### Provided material
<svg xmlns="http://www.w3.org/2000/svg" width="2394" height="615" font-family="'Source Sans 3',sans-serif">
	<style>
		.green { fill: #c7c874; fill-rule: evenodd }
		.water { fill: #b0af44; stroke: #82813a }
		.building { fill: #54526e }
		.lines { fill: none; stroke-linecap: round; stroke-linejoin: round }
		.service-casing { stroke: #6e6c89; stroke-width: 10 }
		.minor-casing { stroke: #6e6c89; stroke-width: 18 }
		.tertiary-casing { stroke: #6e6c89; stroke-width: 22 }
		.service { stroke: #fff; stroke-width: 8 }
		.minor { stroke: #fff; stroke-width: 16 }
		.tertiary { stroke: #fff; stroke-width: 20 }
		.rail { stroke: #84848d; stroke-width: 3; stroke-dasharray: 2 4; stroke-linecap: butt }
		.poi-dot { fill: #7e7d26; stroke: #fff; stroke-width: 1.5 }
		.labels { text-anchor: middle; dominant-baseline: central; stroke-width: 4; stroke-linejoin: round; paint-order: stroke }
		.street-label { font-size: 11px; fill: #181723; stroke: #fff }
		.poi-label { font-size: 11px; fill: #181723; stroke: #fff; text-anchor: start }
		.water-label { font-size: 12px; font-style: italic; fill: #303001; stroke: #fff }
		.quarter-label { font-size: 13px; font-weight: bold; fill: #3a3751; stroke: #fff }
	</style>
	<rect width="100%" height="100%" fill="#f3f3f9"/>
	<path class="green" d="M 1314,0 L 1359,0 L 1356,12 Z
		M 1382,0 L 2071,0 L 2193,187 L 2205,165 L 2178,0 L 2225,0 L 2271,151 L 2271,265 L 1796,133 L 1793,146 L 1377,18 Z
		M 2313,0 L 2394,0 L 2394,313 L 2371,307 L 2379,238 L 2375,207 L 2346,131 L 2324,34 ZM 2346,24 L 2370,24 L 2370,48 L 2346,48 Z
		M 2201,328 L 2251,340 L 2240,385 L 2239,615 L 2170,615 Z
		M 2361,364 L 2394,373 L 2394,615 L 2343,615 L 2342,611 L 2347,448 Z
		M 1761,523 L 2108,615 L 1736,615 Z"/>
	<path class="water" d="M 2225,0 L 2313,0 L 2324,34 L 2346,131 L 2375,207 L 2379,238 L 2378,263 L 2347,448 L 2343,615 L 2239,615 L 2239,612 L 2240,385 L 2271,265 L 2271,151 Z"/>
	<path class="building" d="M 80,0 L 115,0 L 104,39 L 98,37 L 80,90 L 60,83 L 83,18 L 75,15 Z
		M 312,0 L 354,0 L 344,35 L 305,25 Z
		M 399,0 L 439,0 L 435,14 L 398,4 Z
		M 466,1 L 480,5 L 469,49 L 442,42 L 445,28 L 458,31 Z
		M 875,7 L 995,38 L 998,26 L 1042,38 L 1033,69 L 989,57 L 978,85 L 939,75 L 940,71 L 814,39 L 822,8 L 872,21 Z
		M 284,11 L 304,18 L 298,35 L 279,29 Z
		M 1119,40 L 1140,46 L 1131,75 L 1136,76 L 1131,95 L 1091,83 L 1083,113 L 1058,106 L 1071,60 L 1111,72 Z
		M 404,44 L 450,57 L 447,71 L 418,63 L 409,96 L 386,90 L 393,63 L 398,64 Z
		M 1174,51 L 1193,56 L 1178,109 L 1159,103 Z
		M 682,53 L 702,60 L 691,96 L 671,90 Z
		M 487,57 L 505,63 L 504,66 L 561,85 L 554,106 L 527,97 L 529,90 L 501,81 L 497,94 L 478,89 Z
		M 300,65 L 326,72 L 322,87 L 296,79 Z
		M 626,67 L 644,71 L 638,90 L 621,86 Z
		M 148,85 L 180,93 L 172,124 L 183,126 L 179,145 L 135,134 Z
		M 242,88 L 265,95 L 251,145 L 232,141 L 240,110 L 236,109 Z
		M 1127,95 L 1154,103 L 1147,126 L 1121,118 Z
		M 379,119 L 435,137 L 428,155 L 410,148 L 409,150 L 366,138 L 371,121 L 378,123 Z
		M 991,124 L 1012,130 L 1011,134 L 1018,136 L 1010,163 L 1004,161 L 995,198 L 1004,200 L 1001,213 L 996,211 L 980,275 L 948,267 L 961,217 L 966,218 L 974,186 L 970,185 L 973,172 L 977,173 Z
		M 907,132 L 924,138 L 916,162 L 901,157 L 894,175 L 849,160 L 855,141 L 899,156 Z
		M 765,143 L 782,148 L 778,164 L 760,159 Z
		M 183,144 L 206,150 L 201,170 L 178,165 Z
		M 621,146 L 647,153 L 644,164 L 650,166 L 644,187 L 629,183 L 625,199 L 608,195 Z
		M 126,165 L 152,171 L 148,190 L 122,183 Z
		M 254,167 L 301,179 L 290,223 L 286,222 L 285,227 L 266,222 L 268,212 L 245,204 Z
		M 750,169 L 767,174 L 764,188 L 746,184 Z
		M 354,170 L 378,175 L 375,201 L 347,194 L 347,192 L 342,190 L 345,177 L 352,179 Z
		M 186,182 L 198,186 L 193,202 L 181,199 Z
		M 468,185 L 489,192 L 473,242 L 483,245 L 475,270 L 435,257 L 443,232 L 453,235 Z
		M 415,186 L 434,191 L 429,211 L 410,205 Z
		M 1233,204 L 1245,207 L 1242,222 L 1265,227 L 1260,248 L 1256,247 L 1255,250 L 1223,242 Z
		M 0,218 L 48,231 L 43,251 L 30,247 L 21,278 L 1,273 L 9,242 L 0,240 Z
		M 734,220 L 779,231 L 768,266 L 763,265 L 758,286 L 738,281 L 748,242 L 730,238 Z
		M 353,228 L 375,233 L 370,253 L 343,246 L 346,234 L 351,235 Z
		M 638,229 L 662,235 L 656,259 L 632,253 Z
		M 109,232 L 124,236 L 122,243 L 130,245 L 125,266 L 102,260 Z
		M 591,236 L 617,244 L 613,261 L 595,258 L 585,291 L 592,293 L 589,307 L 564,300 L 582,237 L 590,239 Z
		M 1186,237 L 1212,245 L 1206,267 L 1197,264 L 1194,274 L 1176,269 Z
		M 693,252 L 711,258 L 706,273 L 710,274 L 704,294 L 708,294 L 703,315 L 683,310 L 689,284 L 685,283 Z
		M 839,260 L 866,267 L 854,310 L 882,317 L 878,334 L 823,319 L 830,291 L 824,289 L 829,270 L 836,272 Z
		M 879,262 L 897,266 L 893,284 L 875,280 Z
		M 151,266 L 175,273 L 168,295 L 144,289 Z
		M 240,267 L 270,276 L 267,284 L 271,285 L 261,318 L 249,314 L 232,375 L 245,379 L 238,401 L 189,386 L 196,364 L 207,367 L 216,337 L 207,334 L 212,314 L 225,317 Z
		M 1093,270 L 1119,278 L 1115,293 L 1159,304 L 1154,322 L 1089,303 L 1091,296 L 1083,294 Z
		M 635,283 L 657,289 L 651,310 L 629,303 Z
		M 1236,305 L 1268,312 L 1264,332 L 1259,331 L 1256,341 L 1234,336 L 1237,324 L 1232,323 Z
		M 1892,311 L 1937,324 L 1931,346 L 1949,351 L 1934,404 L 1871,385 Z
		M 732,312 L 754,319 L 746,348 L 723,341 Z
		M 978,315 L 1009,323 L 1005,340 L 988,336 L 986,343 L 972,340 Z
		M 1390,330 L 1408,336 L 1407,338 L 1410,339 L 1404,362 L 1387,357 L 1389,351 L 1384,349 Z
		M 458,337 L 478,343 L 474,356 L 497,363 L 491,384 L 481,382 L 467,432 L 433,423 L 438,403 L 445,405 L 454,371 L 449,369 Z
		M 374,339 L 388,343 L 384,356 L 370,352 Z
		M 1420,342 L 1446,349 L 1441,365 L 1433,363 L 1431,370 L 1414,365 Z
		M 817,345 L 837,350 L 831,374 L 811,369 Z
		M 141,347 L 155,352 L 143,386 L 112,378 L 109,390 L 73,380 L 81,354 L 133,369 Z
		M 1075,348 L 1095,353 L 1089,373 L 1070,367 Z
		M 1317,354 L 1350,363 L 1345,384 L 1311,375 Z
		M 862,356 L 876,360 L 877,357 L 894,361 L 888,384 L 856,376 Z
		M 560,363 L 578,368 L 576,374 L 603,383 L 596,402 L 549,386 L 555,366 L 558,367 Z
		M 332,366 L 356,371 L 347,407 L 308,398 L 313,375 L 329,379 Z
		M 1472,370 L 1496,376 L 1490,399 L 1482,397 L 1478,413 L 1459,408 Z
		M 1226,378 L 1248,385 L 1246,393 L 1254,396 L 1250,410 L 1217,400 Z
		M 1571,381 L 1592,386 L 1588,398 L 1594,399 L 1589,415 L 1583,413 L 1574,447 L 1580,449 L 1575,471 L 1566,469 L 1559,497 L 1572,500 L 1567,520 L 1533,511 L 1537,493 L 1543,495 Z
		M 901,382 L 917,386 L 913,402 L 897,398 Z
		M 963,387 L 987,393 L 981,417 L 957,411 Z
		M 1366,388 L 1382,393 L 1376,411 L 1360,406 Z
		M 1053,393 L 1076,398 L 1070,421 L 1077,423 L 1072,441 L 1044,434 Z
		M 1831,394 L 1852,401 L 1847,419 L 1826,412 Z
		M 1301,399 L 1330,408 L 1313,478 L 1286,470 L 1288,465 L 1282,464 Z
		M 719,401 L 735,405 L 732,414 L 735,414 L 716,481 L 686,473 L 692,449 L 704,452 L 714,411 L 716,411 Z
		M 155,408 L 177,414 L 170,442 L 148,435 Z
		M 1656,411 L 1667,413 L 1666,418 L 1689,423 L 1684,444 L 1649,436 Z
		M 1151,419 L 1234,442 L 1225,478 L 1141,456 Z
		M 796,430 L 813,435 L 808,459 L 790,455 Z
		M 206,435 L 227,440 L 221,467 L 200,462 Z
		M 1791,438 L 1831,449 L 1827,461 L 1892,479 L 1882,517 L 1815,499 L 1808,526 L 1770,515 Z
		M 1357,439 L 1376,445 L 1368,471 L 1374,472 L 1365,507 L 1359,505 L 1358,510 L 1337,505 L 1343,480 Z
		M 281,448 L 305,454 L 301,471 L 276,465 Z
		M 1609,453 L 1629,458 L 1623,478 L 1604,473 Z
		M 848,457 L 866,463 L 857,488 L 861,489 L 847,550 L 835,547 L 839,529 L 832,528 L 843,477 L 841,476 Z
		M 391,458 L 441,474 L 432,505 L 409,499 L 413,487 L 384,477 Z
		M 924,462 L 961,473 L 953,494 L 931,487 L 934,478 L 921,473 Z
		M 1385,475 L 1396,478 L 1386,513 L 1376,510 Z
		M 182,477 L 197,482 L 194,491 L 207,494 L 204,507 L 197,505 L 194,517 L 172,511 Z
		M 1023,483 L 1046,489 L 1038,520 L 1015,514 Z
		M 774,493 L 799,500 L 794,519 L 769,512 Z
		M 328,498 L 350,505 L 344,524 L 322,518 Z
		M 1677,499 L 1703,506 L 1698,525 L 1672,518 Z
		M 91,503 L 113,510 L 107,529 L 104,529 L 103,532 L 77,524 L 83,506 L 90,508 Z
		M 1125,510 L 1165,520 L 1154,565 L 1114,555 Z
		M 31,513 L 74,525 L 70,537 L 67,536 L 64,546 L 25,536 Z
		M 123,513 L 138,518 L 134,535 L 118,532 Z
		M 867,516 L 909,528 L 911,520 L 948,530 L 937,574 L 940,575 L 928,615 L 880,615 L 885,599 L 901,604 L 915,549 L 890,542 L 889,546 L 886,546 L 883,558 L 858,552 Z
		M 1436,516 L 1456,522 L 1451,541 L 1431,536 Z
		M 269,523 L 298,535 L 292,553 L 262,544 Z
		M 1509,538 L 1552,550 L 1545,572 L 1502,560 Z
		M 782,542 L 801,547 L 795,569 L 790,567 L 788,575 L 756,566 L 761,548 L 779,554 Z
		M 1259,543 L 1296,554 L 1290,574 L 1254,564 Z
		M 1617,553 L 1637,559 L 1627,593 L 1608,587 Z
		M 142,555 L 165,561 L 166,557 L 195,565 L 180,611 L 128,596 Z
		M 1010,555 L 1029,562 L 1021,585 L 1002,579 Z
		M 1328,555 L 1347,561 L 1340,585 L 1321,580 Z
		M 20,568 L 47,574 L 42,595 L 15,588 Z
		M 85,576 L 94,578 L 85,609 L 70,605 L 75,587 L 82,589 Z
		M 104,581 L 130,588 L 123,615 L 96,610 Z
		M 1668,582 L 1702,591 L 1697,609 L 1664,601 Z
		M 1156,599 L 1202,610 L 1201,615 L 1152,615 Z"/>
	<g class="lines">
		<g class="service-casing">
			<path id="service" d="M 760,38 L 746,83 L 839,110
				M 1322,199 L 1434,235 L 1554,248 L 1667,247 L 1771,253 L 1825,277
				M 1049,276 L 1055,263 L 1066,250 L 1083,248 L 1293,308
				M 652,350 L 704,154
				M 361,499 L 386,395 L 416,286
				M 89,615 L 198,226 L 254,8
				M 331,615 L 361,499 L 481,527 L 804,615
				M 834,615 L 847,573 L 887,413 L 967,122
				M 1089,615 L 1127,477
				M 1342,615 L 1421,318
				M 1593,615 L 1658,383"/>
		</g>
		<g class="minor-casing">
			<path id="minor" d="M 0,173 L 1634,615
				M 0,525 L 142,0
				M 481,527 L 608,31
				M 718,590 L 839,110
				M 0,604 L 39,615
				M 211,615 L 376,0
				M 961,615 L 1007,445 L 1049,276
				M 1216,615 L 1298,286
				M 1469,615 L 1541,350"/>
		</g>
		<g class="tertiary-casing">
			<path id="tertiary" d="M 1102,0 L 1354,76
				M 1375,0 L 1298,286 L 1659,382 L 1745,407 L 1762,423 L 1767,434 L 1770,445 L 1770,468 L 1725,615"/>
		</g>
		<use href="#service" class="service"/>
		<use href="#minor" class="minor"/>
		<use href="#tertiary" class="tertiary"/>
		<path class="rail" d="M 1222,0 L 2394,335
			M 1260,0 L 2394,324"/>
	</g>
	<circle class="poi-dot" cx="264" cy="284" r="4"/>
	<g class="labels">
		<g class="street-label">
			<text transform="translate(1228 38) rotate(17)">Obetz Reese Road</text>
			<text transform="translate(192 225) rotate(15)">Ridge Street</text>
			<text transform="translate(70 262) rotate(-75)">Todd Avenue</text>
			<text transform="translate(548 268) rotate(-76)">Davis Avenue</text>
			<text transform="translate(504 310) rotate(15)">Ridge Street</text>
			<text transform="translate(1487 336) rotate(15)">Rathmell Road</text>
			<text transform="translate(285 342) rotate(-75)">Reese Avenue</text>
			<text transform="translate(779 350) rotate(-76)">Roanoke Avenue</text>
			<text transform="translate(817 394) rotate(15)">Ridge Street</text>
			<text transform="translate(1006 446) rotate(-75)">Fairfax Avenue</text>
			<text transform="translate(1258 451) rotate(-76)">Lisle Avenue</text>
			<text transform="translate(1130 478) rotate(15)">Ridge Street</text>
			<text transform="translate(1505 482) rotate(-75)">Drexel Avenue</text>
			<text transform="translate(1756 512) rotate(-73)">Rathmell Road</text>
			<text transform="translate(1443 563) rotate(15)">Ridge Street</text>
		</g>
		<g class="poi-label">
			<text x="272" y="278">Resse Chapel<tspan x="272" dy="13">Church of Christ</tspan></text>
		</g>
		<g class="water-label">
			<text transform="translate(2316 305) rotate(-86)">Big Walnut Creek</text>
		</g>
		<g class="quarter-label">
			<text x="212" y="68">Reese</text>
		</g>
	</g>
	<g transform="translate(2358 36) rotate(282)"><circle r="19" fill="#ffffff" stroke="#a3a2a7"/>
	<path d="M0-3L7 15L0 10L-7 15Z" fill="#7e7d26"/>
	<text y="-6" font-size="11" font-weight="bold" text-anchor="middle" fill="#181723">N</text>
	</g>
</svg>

### Description of the task
Write out each line above that contains the word "linejoin".

### Answer box
		.lines { fill: none; stroke-linecap: round; stroke-linejoin: round }
		.labels { text-anchor: middle; dominant-baseline: central; stroke-width: 4; stroke-linejoin: round; paint-order: stroke }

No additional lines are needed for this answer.